First up: what is a gene?
To understand the epilepsy genetic link, it's useful to get a reminder of what genes are. Genes can be described as ‘instructions’ that are passed from parents to children and contain all the information required to ‘tell’ the child’s body how to grow. From the color of your hair, to the shape of your face, your genes contain ‘code’ that tells your body how to grow and the physical traits that make you unique. Humans have between 20,000 and 25,000 genes.
Is epilepsy genetic?
Sometimes, yes. Defining exactly what percentage of epilepsy is genetic can be difficult, but it is generally believed that between 30% and 40% of epilepsy has a genetic cause. This means that the instructions contained in the person’s genes make their brain behave in a way that causes epileptic seizures. The epilepsy genetics link is a complex one, and it is not always straightforward.
It is also important to remember that genes are not the only cause of epilepsy. People can ‘acquire’ epilepsy - often after something like a brain injury, a stroke or a tumor. There are also many people whose seizures have no known cause.

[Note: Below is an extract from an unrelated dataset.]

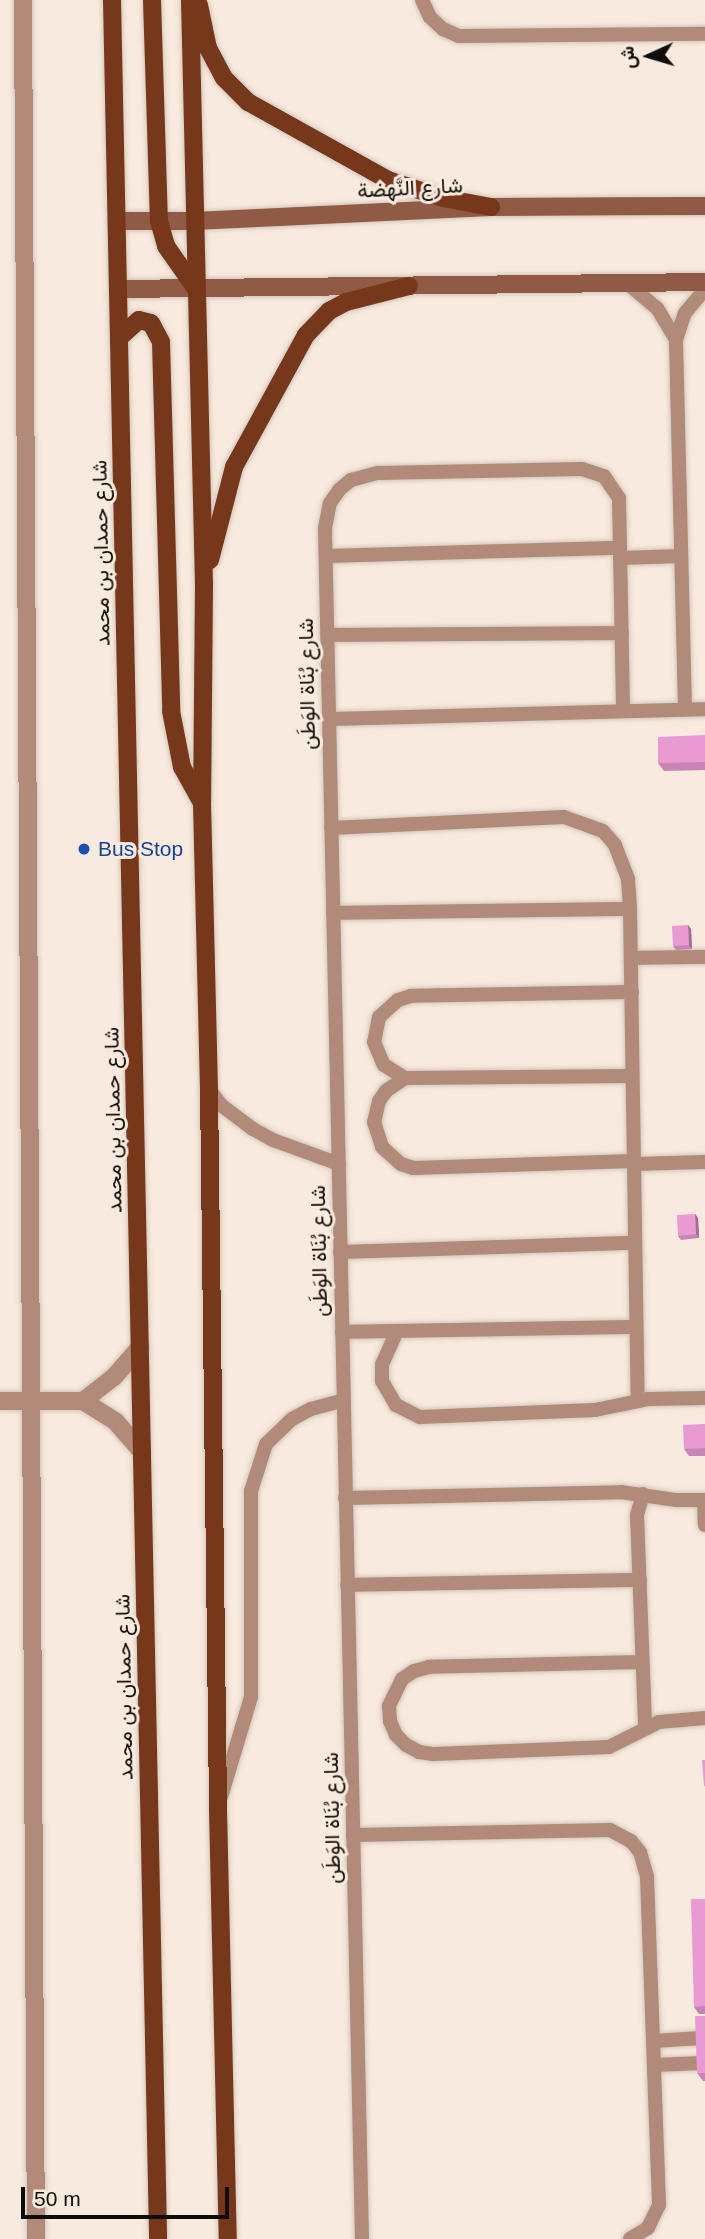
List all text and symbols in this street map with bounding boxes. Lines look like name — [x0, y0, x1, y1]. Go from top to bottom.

Recommended: Why do people get epilepsy?
Here are some of the ways genes can cause epilepsy.
- Direct genetic epilepsy
Some people’s epilepsy has a direct genetic cause. They might inherit a gene or a collection of genes from their parents that means that they will have epilepsy. Studies indicate that there are 84 genes that directly cause epilepsy syndromes. For example, mutations to the SCN1A gene are known to cause Dravet Syndrome.
- Genes associated with epilepsy
There are also several hundred genes that are associated with epilepsy, which do not always directly cause it. Sometimes, people may have several of these genes which makes it more likely that they’ll develop epilepsy. But other factors also come into play, including the environment they grow up in.

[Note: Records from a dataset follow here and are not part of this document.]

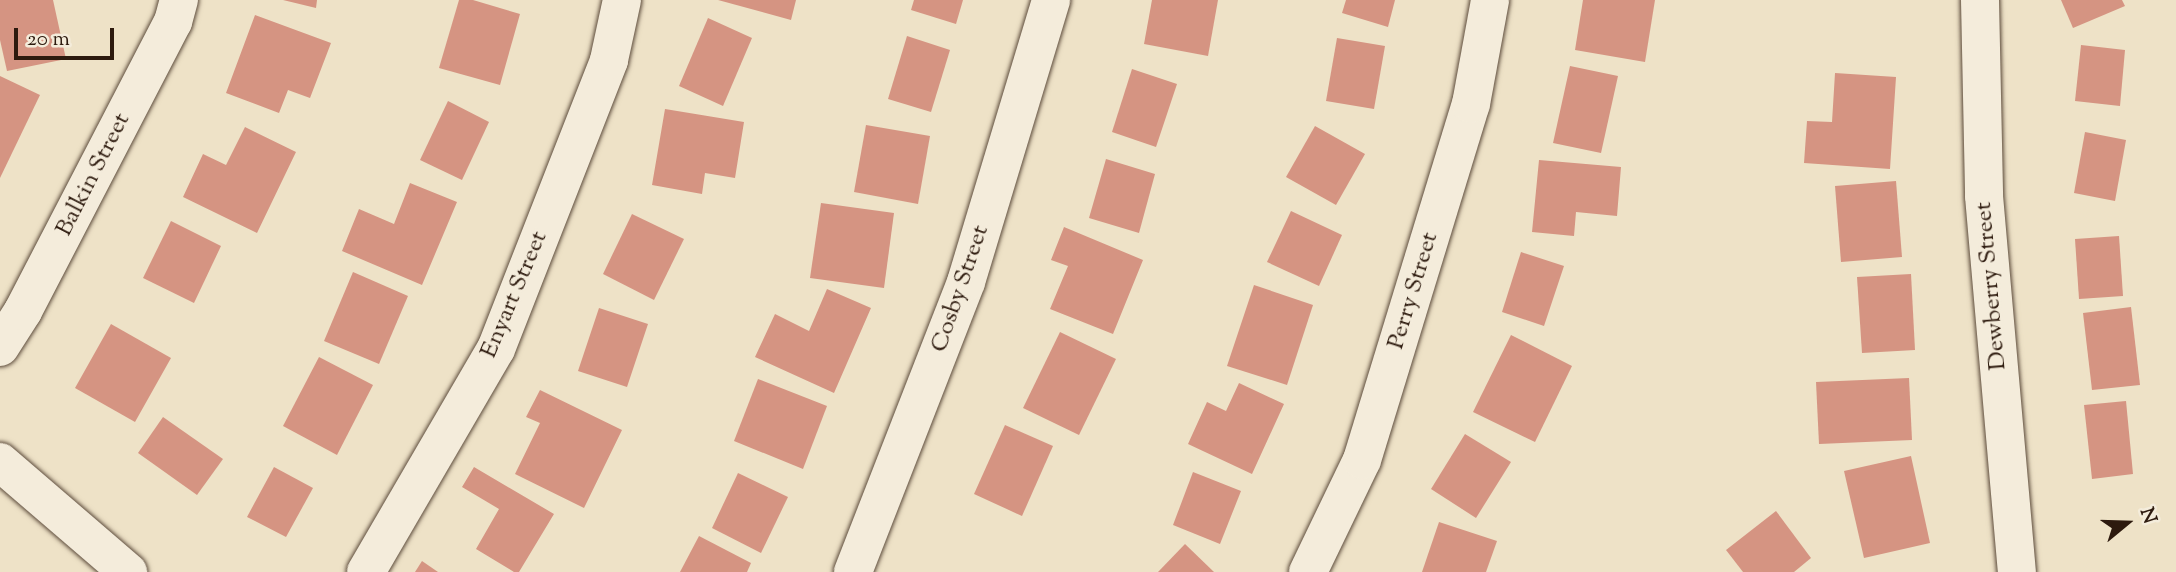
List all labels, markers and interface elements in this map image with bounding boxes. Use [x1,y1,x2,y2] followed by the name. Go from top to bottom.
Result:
[18,14,117,58] scale bar
[27,25,70,55] text: 20 m
[51,109,137,241] street label: Balkin Street
[1970,201,2014,371] street label: Dewberry Street
[926,222,996,356] street label: Cosby Street
[475,227,555,363] street label: Enyart Street
[1383,229,1445,353] street label: Perry Street
[2092,488,2162,558] north arrow
[2132,504,2163,528] text: N

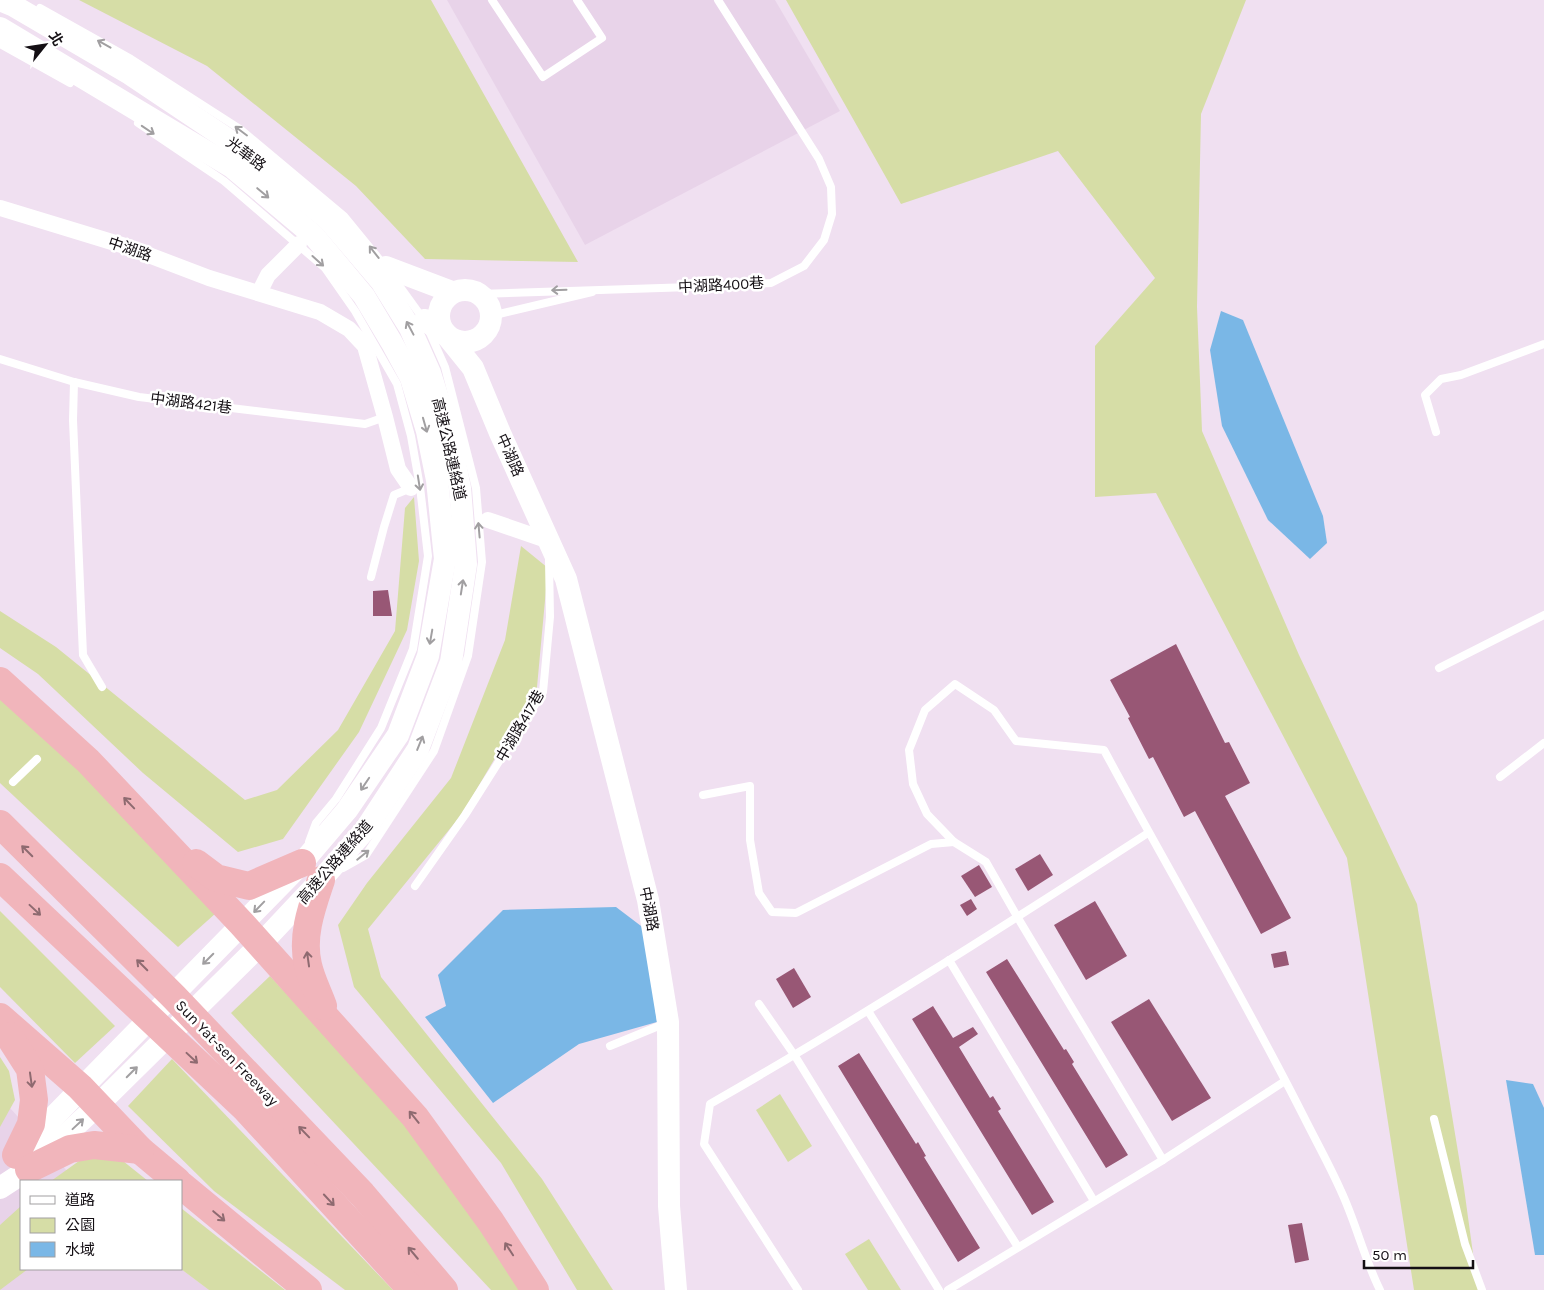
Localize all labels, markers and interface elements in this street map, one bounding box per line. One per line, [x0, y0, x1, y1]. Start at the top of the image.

- ‘De novo’ epilepsy genetics
All living things have genes which can mutate - which means they change randomly. Sometimes people have what is called a de novo gene mutation which causes them to develop epilepsy. In this case, the genetic mutation that causes epilepsy is new – they didn’t inherit it from their family.
- Other conditions that affect the brain
Some people have genetic conditions that cause gradual changes to the structure of their brains, including things like tuberous sclerosis and neurofibromatosis. These conditions cause growths to appear in their brains or nervous systems. These growths may then cause epilepsy if they interfere with normal brain activity.
Epilepsy genetic testing
Over the last three decades there have been major scientific advances in epilepsy genetic testing. Researchers have identified many of the genes that are associated with epilepsy and there are numerous ongoing studies which aim to understand the link between genes and seizure disorders. In future, it may be possible to do tests to identify the exact gene which is causing a person’s seizures.
Genes and drug resistant epilepsy
About a third of people with epilepsy find that medication does not help prevent their seizures. This can be deeply frustrating. However, new research seems to suggest that, for some people at least, there could be a genetic explanation. We are still not sure exactly how this epilepsy genetic link works, but future research could lead to new treatments.
Your epilepsy and genetics
To learn more about the genes that might be a factor in your epilepsy, speak with your treatment team – they can explain the specific causes of your seizures.
The field of genetic epilepsy research is currently growing, and there are plenty of scientific studies happening all the time. If you'd be interested in participating in epilepsy genetic testing studies - and potentially help scientists to understand more about how our genes can cause seizures - speak with your doctor. They may be able to refer you to researchers.